- _DATASET EXCERPTS_
———
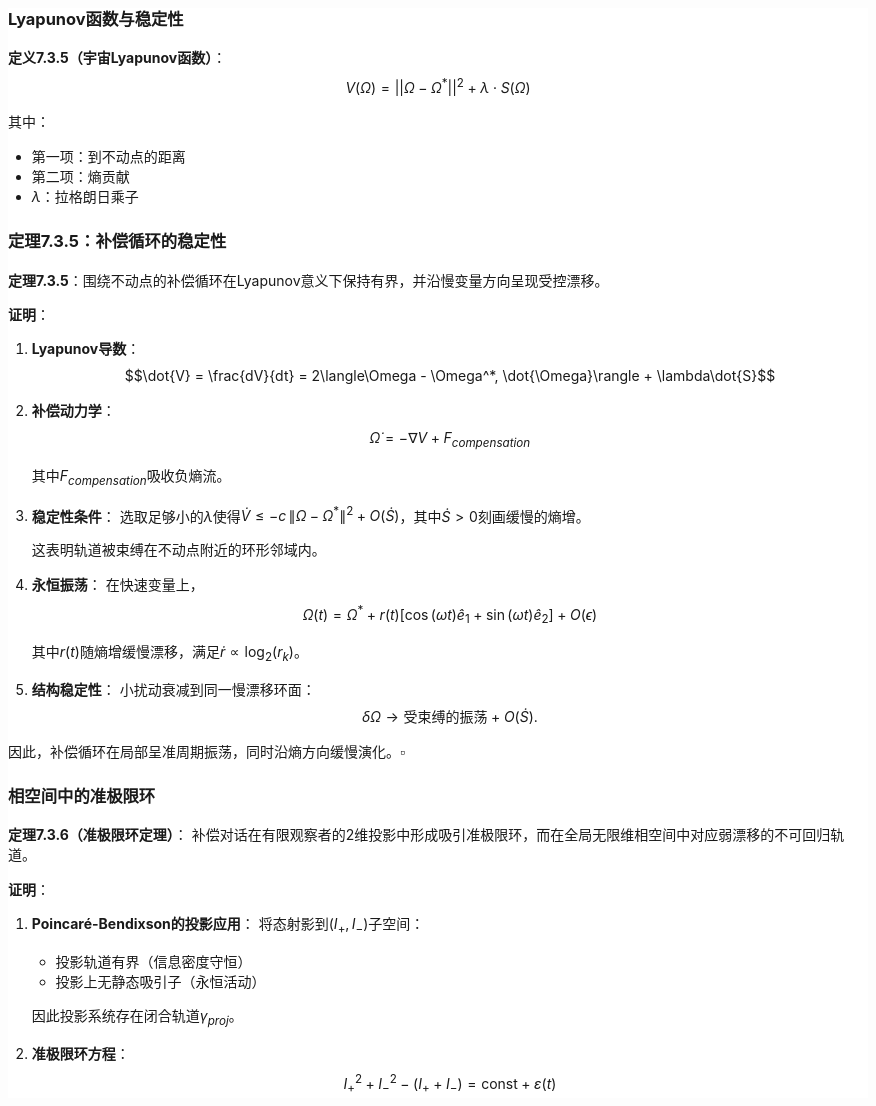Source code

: ### Lyapunov函数与稳定性

**定义7.3.5（宇宙Lyapunov函数）**：
$$V(\Omega) = ||\Omega - \Omega^*||^2 + \lambda\cdot S(\Omega)$$

其中：
- 第一项：到不动点的距离
- 第二项：熵贡献
- $\lambda$：拉格朗日乘子

### 定理7.3.5：补偿循环的稳定性

**定理7.3.5**：围绕不动点的补偿循环在Lyapunov意义下保持有界，并沿慢变量方向呈现受控漂移。

**证明**：

1. **Lyapunov导数**：
   $$\dot{V} = \frac{dV}{dt} = 2\langle\Omega - \Omega^*, \dot{\Omega}\rangle + \lambda\dot{S}$$

2. **补偿动力学**：
   $$\dot{\Omega} = -\nabla V + F_{compensation}$$

   其中$F_{compensation}$吸收负熵流。

3. **稳定性条件**：
   选取足够小的$\lambda$使得$\dot{V} \leq -c\,\|\Omega-\Omega^*\|^2 + O(\dot{S})$，其中$\dot{S}>0$刻画缓慢的熵增。

   这表明轨道被束缚在不动点附近的环形邻域内。

4. **永恒振荡**：
   在快速变量上，
   $$\Omega(t) = \Omega^* + r(t)[\cos(\omega t)\hat{e}_1 + \sin(\omega t)\hat{e}_2] + O(\epsilon)$$

   其中$r(t)$随熵增缓慢漂移，满足$\dot{r} \propto \log_2(r_k)$。

5. **结构稳定性**：
   小扰动衰减到同一慢漂移环面：
   $$\delta\Omega \to \text{受束缚的振荡}+O(\dot{S}).$$

因此，补偿循环在局部呈准周期振荡，同时沿熵方向缓慢演化。$\square$

### 相空间中的准极限环

**定理7.3.6（准极限环定理）**：
补偿对话在有限观察者的2维投影中形成吸引准极限环，而在全局无限维相空间中对应弱漂移的不可回归轨道。

**证明**：

1. **Poincaré-Bendixson的投影应用**：
   将态射影到$(I_+, I_-)$子空间：
   - 投影轨道有界（信息密度守恒）
   - 投影上无静态吸引子（永恒活动）

   因此投影系统存在闭合轨道$\gamma_{proj}$。

2. **准极限环方程**：
   $$I_+^2 + I_-^2 - (I_+ + I_-) = \text{const} + \varepsilon(t)$$
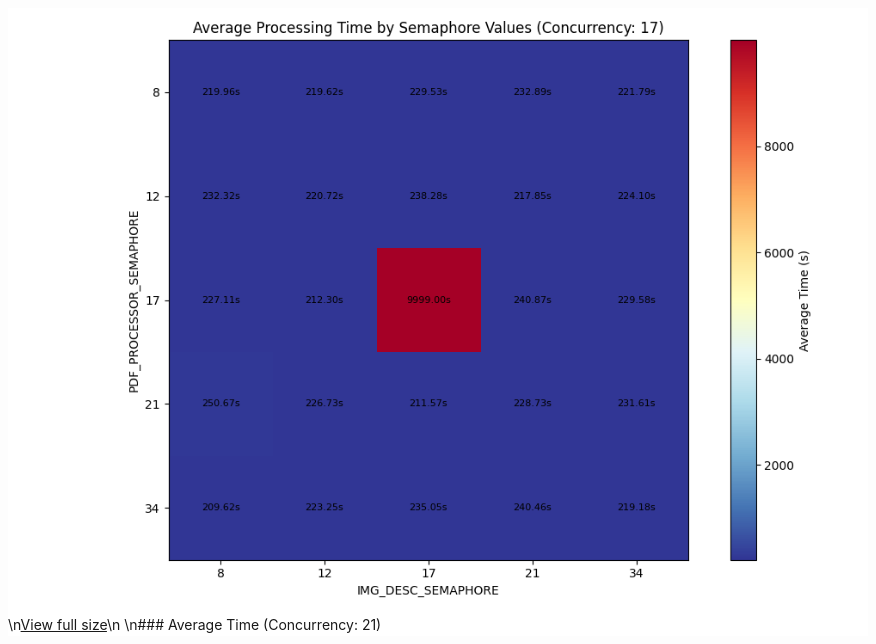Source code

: ![Average Time (Concurrency: 17)](images/avg_time_heatmap_conc17.png)
\n[View full size](images/avg_time_heatmap_conc17.png)\n
\n### Average Time (Concurrency: 21)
———
- _WORK TO COMPLETE_
Report every line of the records that contains the string "text", copying each such line in full.

- _EXERCISE RESULT_
   $$\delta\Omega \to \text{受束缚的振荡}+O(\dot{S}).$$
   $$I_+^2 + I_-^2 - (I_+ + I_-) = \text{const} + \varepsilon(t)$$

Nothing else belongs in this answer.